(DOCUMENT TEXT Opens)

Thread Links Date Links
Thread Prev Thread Next Thread Index Date Prev Date Next Date Index

Re: [802.3BA] 802.3ba XR ad hoc next step concern

thanks for offering this analysis.  It allows us to examine the situation from a new perspective, one of a statistical approach rather than a total worst-case approach.  This type of approach has precedent, as I am sure you are aware, in 10GBASE-LRM development, where the receiver stress test conditions were selected to cover 99% of links at the specified maximum link length.  This coverage was determined by Monte Carlo simulation, cross-checked and aligned to the traditional 802.3 link model, performed in large part by John Ewen.  See  

Here John Ewen modeled the MMF cabling using distributions supplied by fiber manufacturers.  Below you state that you are using worst-case fiber models, not fiber distributions.  Had you taken the approach used for LRM, the coverage of your simulations would have increased, almost assuredly to above 99% coverage for 150m of OM3, and probably to 99% coverage on OM4 near 250m.  For either OM3 or OM4, if hitting a 99% threshold at rated link length means adjusting the link length (up or down) a bit or making small adjustments to the transceiver parameters, but retaining the benefit of offering a significantly longer reach to address the complete data center, then I would support it.  When 99% coverage levels at max length are combined with actual link length distributions, the total coverage rate is nearly 100%.

I note the spectral width model you chose leaves four standard deviations to the baseline spec limit, which is unlike any other modeled parameter, where the baseline (or the example value) is selected usually at one standard deviation.  Presumably this is because you don't envision a Tx test that lumps the spectral impairments (of chromatic dispersion, mode partition noise, and their cross-products) in with the other parameters.  I think there may be a way of encompassing all of these together, further simplifying the tests and improving yields, using fiber with near-perfect DMD at 850nm as a spectrally dispersive element in the test bed.  I'd like to explore this more with the optics experts in the Task Force.

Next I examine the interface and evolutionary alternatives you suggest in lieu of a new XR objective.

(DOCUMENT TEXT Closes)

◆ TASKS:
a – In the XR ad hoc message, what percentage of links at the specified maximum link length did the 10GBASE-LRM receiver stress test conditions cover?
b – List each spectral impairment that the XR ad hoc message names.
c – Echo the XR ad hoc message starting with "Here John Ewen" and going on through "is nearly 100%.".
The entries after this message aren't needed.

(ENTRIES SUPPLIED Opens)

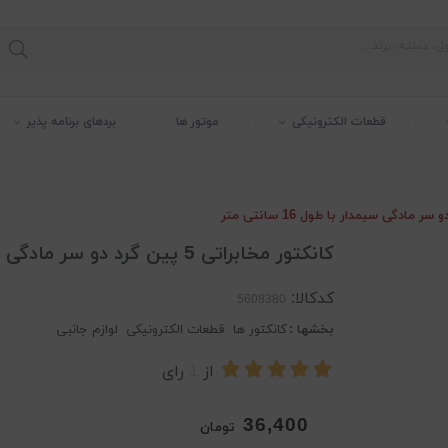
قطعات الکترونیکی
موتور ها
بردهای برنامه پذیر
کانکتور مخابراتی 5 پین گرد دو سر مادگی سیمدار با طول 16 سانتی متر
کدکالا:
بخشها :
کانکتور ها
قطعات الکترونیکی
لوازم جانبی
از
1
رای
36,400
تومان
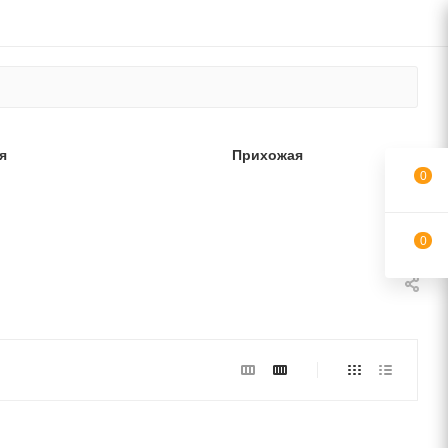
я
Прихожая
0
0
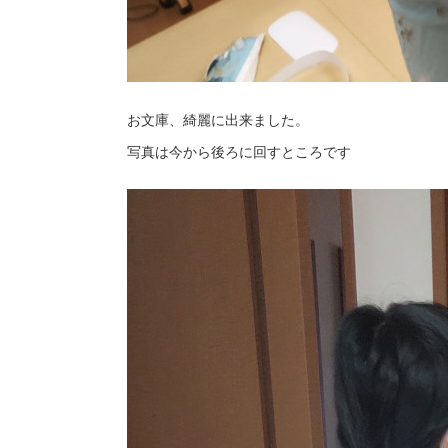
お文庫、綺麗に出来ました。
写真は今から後ろに回すところです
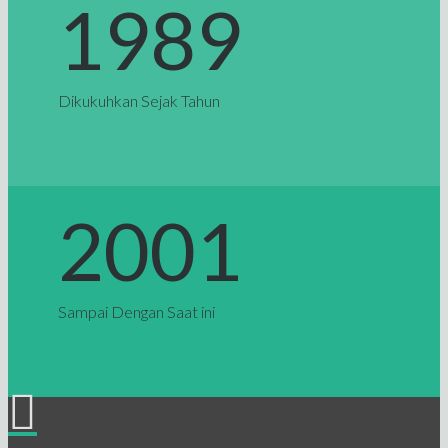
1989
Dikukuhkan Sejak Tahun
2001
Sampai Dengan Saat ini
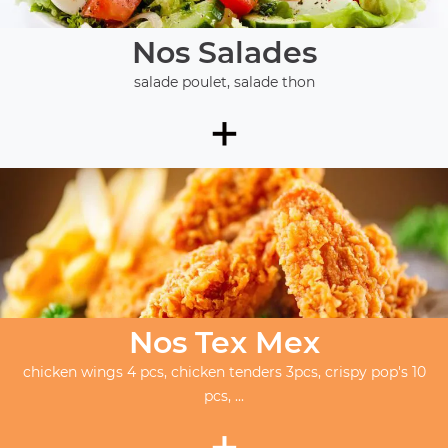
Nos Salades
salade poulet, salade thon
+
Nos Tex Mex
chicken wings 4 pcs, chicken tenders 3pcs, crispy pop's 10
pcs, ...
+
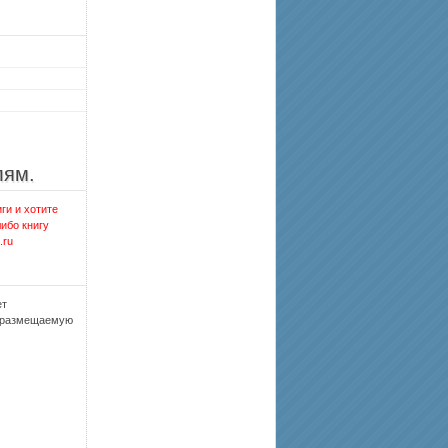
лям.
ги и хотите
либо книгу
.ru
ет
, размещаемую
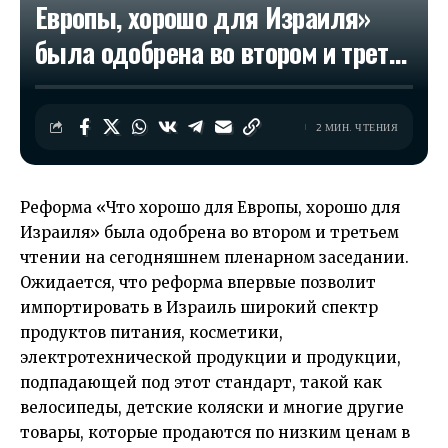
Европы, хорошо для Израиля»
была одобрена во втором и трет…
2 МИН. ЧТЕНИЯ
Реформа «Что хорошо для Европы, хорошо для
Израиля» была одобрена во втором и третьем
чтении на сегодняшнем пленарном заседании.
Ожидается, что реформа впервые позволит
импортировать в Израиль широкий спектр
продуктов питания, косметики,
электротехнической продукции и продукции,
подпадающей под этот стандарт, такой как
велосипеды, детские коляски и многие другие
товары, которые продаются по низким ценам в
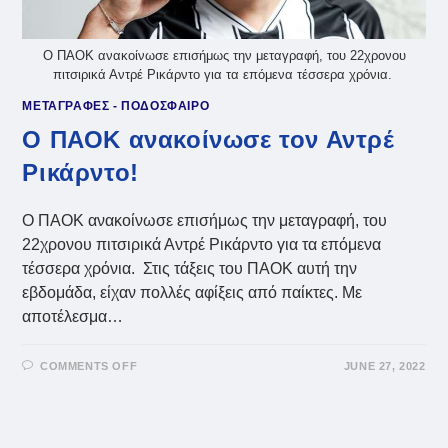
Ο ΠΑΟΚ ανακοίνωσε επισήμως την μεταγραφή, του 22χρονου
πιτσιρικά Αντρέ Ρικάρντο για τα επόμενα τέσσερα χρόνια.
ΜΕΤΑΓΡΑΦΕΣ - ΠΟΔΟΣΦΑΙΡΟ
Ο ΠΑΟΚ ανακοίνωσε τον Αντρέ
Ρικάρντο!
Ο ΠΑΟΚ ανακοίνωσε επισήμως την μεταγραφή, του
22χρονου πιτσιρικά Αντρέ Ρικάρντο για τα επόμενα
τέσσερα χρόνια. Στις τάξεις του ΠΑΟΚ αυτή την
εβδομάδα, είχαν πολλές αφίξεις από παίκτες. Με
αποτέλεσμα…
ON
COMMENTS OFF
JUNE 27, 2022
Ο
ΠΑΟΚ
ΑΝΑΚΟΊΝΩΣΕ
ΤΟΝ
ΑΝΤΡΈ
ΡΙΚΆΡΝΤΟ!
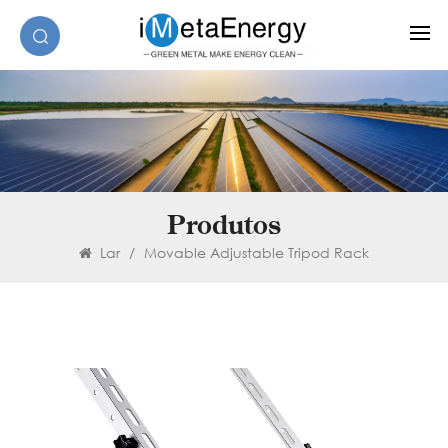
Produtos
Lar
/
Movable Adjustable Tripod Rack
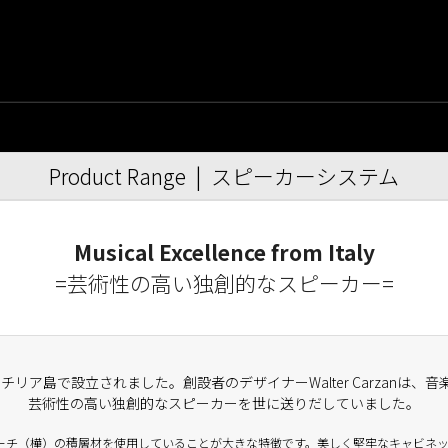
Product Range | スピーカーシステム
Musical Excellence from Italy
=芸術性の高い独創的なスピーカー=
のシチリア島で設立されました。創設者のデザイナーWalter Carzan
芸術性の高い独創的なスピーカーを世に送りだしていました。
にバーチ（樺）の積層材を使用していることが大きな特徴です。美しく堅牢なキャビネ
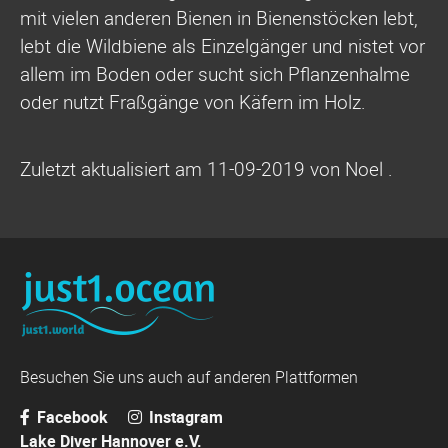
mit vielen anderen Bienen in Bienenstöcken lebt,
lebt die Wildbiene als Einzelgänger und nistet vor
allem im Boden oder sucht sich Pflanzenhalme
oder nutzt Fraßgänge von Käfern im Holz.
Zuletzt aktualisiert am 11-09-2019 von Noel .
Besuchen Sie uns auch auf anderen Plattformen
Facebook
Instagram
Lake Diver Hannover e.V.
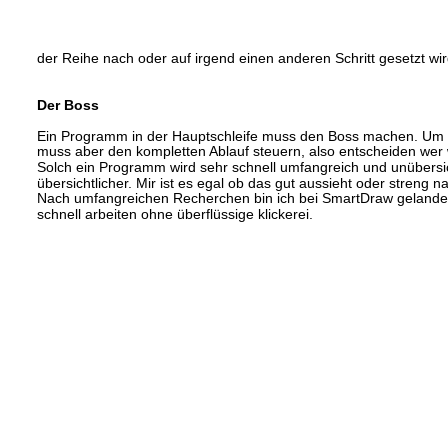
der Reihe nach oder auf irgend einen anderen Schritt gesetzt wir
Der Boss
Ein Programm in der Hauptschleife muss den Boss machen. Um di
muss aber den kompletten Ablauf steuern, also entscheiden wer
Solch ein Programm wird sehr schnell umfangreich und unübersic
übersichtlicher. Mir ist es egal ob das gut aussieht oder streng 
Nach umfangreichen Recherchen bin ich bei SmartDraw gelandet
schnell arbeiten ohne überflüssige klickerei.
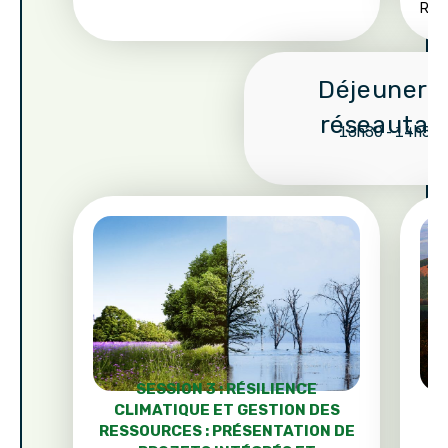
Répu
Déjeuner e
réseautag
13h30 - 14h30
SESSION 3 : RÉSILIENCE
CLIMATIQUE ET GESTION DES
É
RESSOURCES : PRÉSENTATION DE
I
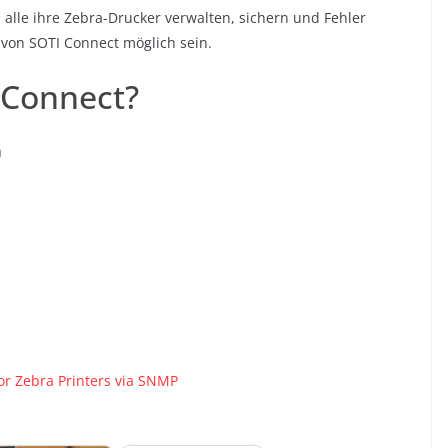
 alle ihre Zebra-Drucker verwalten, sichern und Fehler
von SOTI Connect möglich sein.
 Connect?
n
r Zebra Printers via SNMP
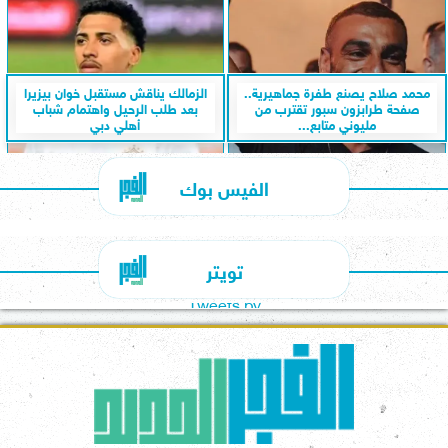
محمد صلاح يصنع طفرة جماهيرية..
الزمالك يناقش مستقبل خوان بيزيرا
صفحة طرابزون سبور تقترب من
بعد طلب الرحيل واهتمام شباب
مليوني متابع...
أهلي دبي
الفيس بوك
تويتر
Tweets by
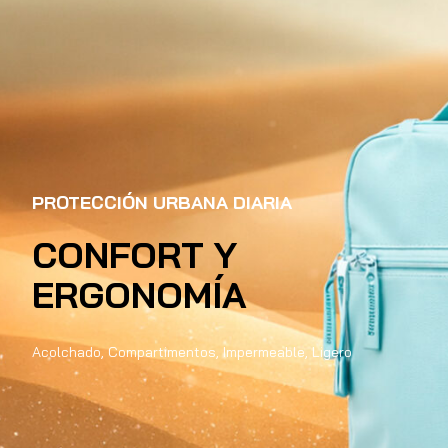
PROTECCIÓN URBANA DIARIA
CONFORT Y
ERGONOMÍA
Acolchado, Compartimentos, Impermeable, Ligero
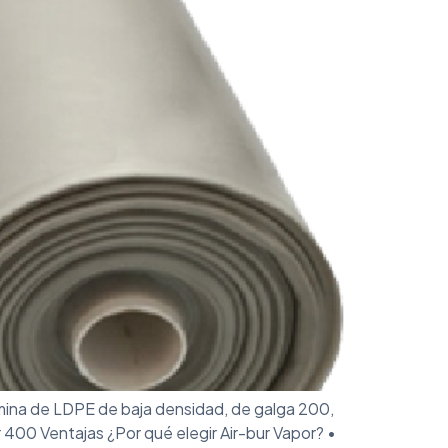
mina de LDPE de baja densidad, de galga 200,
400 Ventajas ¿Por qué elegir Air-bur Vapor? •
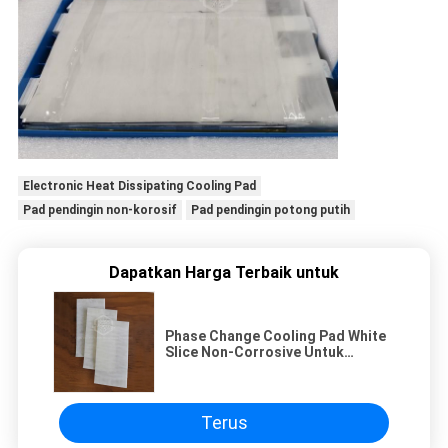
Electronic Heat Dissipating Cooling Pad
Pad pendingin non-korosif
Pad pendingin potong putih
Dapatkan Harga Terbaik untuk
Phase Change Cooling Pad White
Slice Non-Corrosive Untuk
Pendinginan Baterai Penghilang
Panas Elektronik
Terus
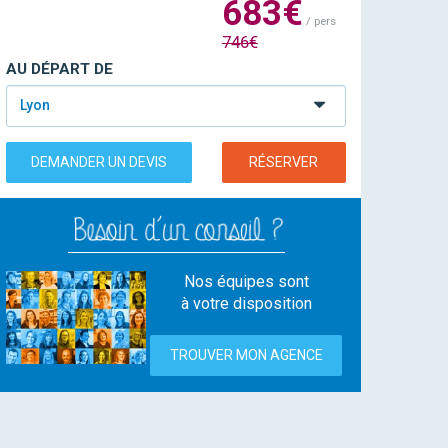
683€
/ pers
746€
AU DÉPART DE
Lyon
DEMANDER UN DEVIS
RÉSERVER
Nos équipes sont
à votre disposition
TROUVER MON AGENCE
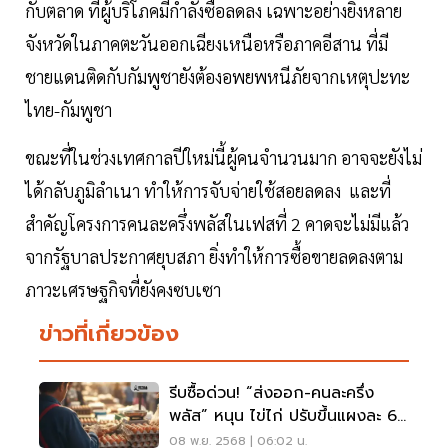
กับตลาด ที่ผู้บริโภคมีกำลังซื้อลดลง เฉพาะอย่างยิ่งหลาย
จังหวัดในภาคตะวันออกเฉียงเหนือหรือภาคอีสาน ที่มี
ชายแดนติดกับกัมพูชายังต้องอพยพหนีภัยจากเหตุปะทะ
ไทย-กัมพูชา
ขณะที่ในช่วงเทศกาลปีใหม่นี้ผู้คนจำนวนมาก อาจจะยังไม่
ได้กลับภูมิลำเนา ทำให้การจับจ่ายใช้สอยลดลง และที่
สำคัญโครงการคนละครึ่งพลัสในเฟสที่ 2 คาดจะไม่มีแล้ว
จากรัฐบาลประกาศยุบสภา ยิ่งทำให้การซื้อขายลดลงตาม
ภาวะเศรษฐกิจที่ยังคงซบเซา
ข่าวที่เกี่ยวข้อง
รีบซื้อด่วน! “ส่งออก-คนละครึ่ง
พลัส” หนุน ไข่ไก่ ปรับขึ้นแผงละ 6
บาท มีผล วันที่ 10 พ.ย.นี้
08 พ.ย. 2568 | 06:02 น.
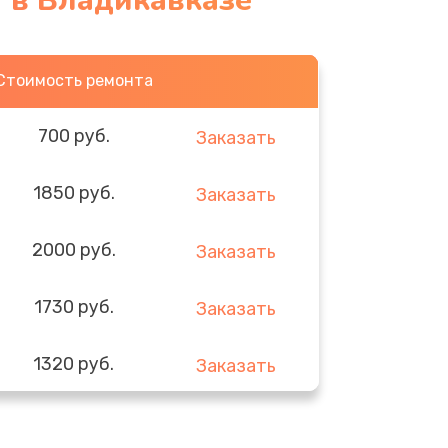
 в Владикавказе
Стоимость ремонта
700 руб.
Заказать
1850 руб.
Заказать
2000 руб.
Заказать
1730 руб.
Заказать
1320 руб.
Заказать
540 руб.
Заказать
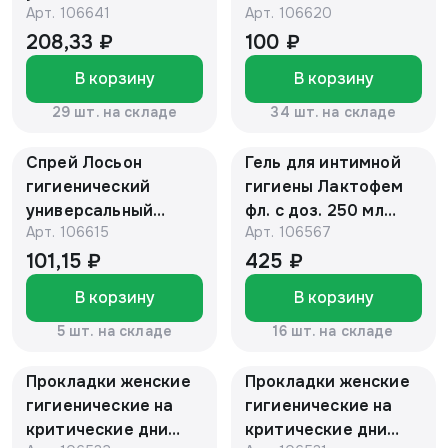
Арт.
106641
Арт.
106620
сухой и
400 мл
чувствительной
208,33 ₽
100 ₽
кожи 200 мл
В корзину
В корзину
29 шт. на складе
34 шт. на складе
Спрей Лосьон
Гель для интимной
гигиенический
гигиены Лактофем
универсальный
фл. с доз. 250 мл
Арт.
106615
Арт.
106567
товарного знака
"Алтайский нектар"
"Умная помощь" 15
101,15 ₽
425 ₽
мл
В корзину
В корзину
5 шт. на складе
16 шт. на складе
Прокладки женские
Прокладки женские
гигиенические на
гигиенические на
критические дни
критические дни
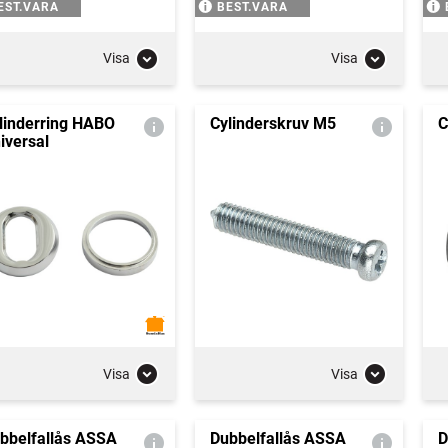
EST.VARA
BEST.VARA
Visa
Visa
linderring HABO
Cylinderskruv M5
C
iversal
Visa
Visa
bbelfallås ASSA
Dubbelfallås ASSA
D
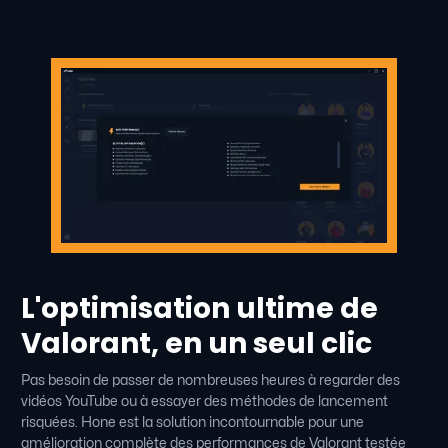
L'optimisation ultime de
Valorant, en un seul clic
Pas besoin de passer de nombreuses heures à regarder des
vidéos YouTube ou à essayer des méthodes de lancement
risquées. Hone est la solution incontournable pour une
amélioration complète des performances de Valorant testée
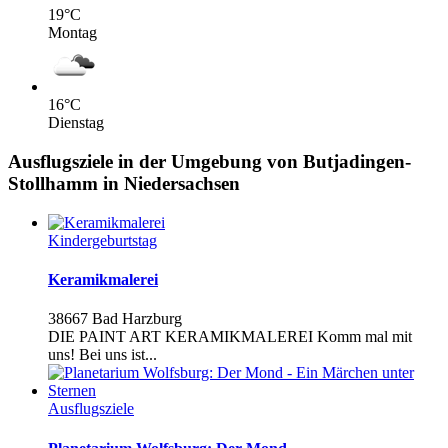
19
°C
Montag
16
°C
Dienstag
Ausflugsziele in der Umgebung von Butjadingen-
Stollhamm in Niedersachsen
Kindergeburtstag
Keramikmalerei
38667 Bad Harzburg
DIE PAINT ART KERAMIKMALEREI Komm mal mit
uns! Bei uns ist...
Ausflugsziele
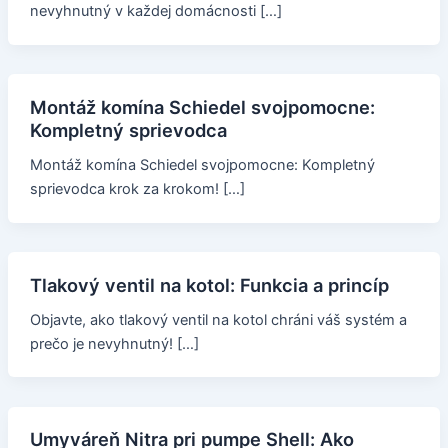
nevyhnutný v každej domácnosti […]
Montáž komína Schiedel svojpomocne:
Kompletný sprievodca
Montáž komína Schiedel svojpomocne: Kompletný
sprievodca krok za krokom! […]
Tlakový ventil na kotol: Funkcia a princíp
Objavte, ako tlakový ventil na kotol chráni váš systém a
prečo je nevyhnutný! […]
Umyváreň Nitra pri pumpe Shell: Ako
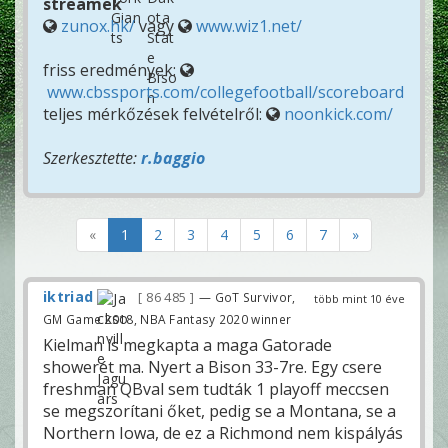
streamek
zunox.hk/
vagy
www.wiz1.net/
friss eredmények:
www.cbssports.com/collegefootball/scoreboard
teljes mérkőzések felvételről:
noonkick.com/
Szerkesztette:
r.baggio
«
1
2
3
4
5
6
7
»
iktriad
86 485
— GoT Survivor,
több mint 10 éve
GM Game 2018, NBA Fantasy 2020 winner
Kielman is megkapta a maga Gatorade
showerét ma. Nyert a Bison 33-7re. Egy csere
freshman QBval sem tudták 1 playoff meccsen
se megszorítani őket, pedig se a Montana, se a
Northern Iowa, de ez a Richmond nem kispályás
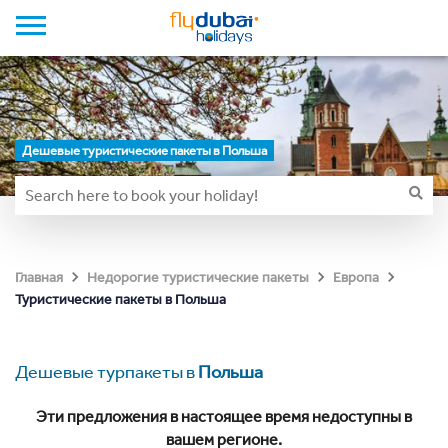
Дешевые туристические пакеты в Польша
Главная
Недорогие туристические пакеты
Европа
Туристические пакеты в Польша
Дешевые турпакеты в
Польша
Эти предложения в настоящее время недоступны в
вашем регионе.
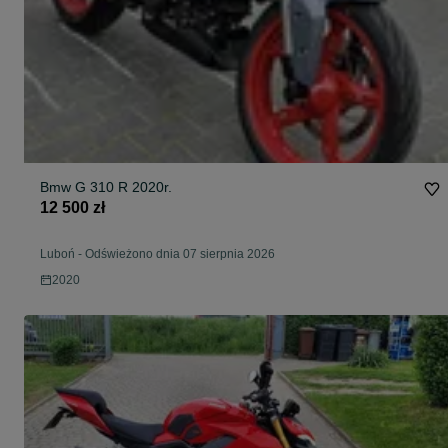
Bmw G 310 R 2020r.
12 500 zł
Luboń
-
Odświeżono dnia 07 sierpnia 2026
2020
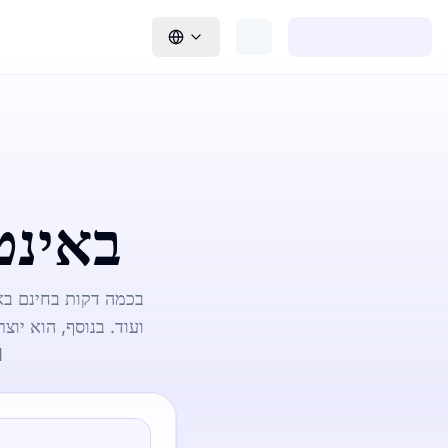
ממיר MP3 ל-DF
מפות מח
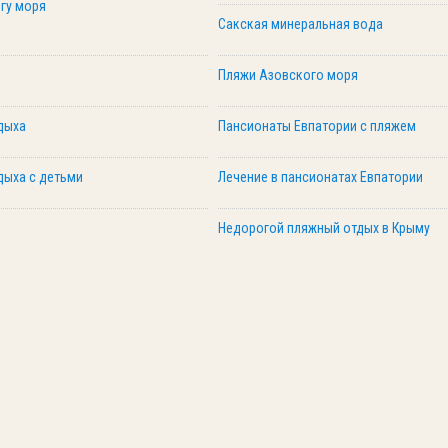
гу моря
Сакская минеральная вода
Пляжи Азовского моря
дыха
Пансионаты Евпатории с пляжем
дыха с детьми
Лечение в пансионатах Евпатории
Недорогой пляжный отдых в Крыму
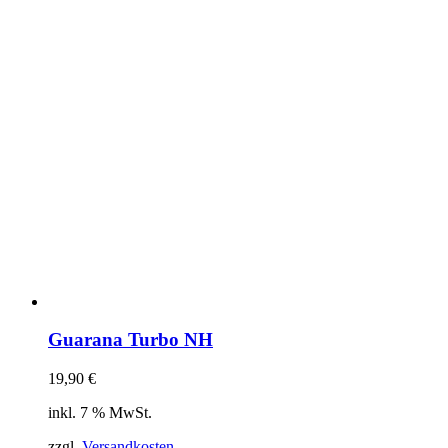
Guarana Turbo NH
19,90
€
inkl. 7 % MwSt.
zzgl.
Versandkosten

(ENTRIES SUPPLIED Closes)

◆ RESPONSE LIST:
a – 99%

b – chromatic dispersion, mode partition noise, their cross-products

c –
Here John Ewen modeled the MMF cabling using distributions supplied by fiber manufacturers.  Below you state that you are using worst-case fiber models, not fiber distributions.  Had you taken the approach used for LRM, the coverage of your simulations would have increased, almost assuredly to above 99% coverage for 150m of OM3, and probably to 99% coverage on OM4 near 250m.  For either OM3 or OM4, if hitting a 99% threshold at rated link length means adjusting the link length (up or down) a bit or making small adjustments to the transceiver parameters, but retaining the benefit of offering a significantly longer reach to address the complete data center, then I would support it.  When 99% coverage levels at max length are combined with actual link length distributions, the total coverage rate is nearly 100%.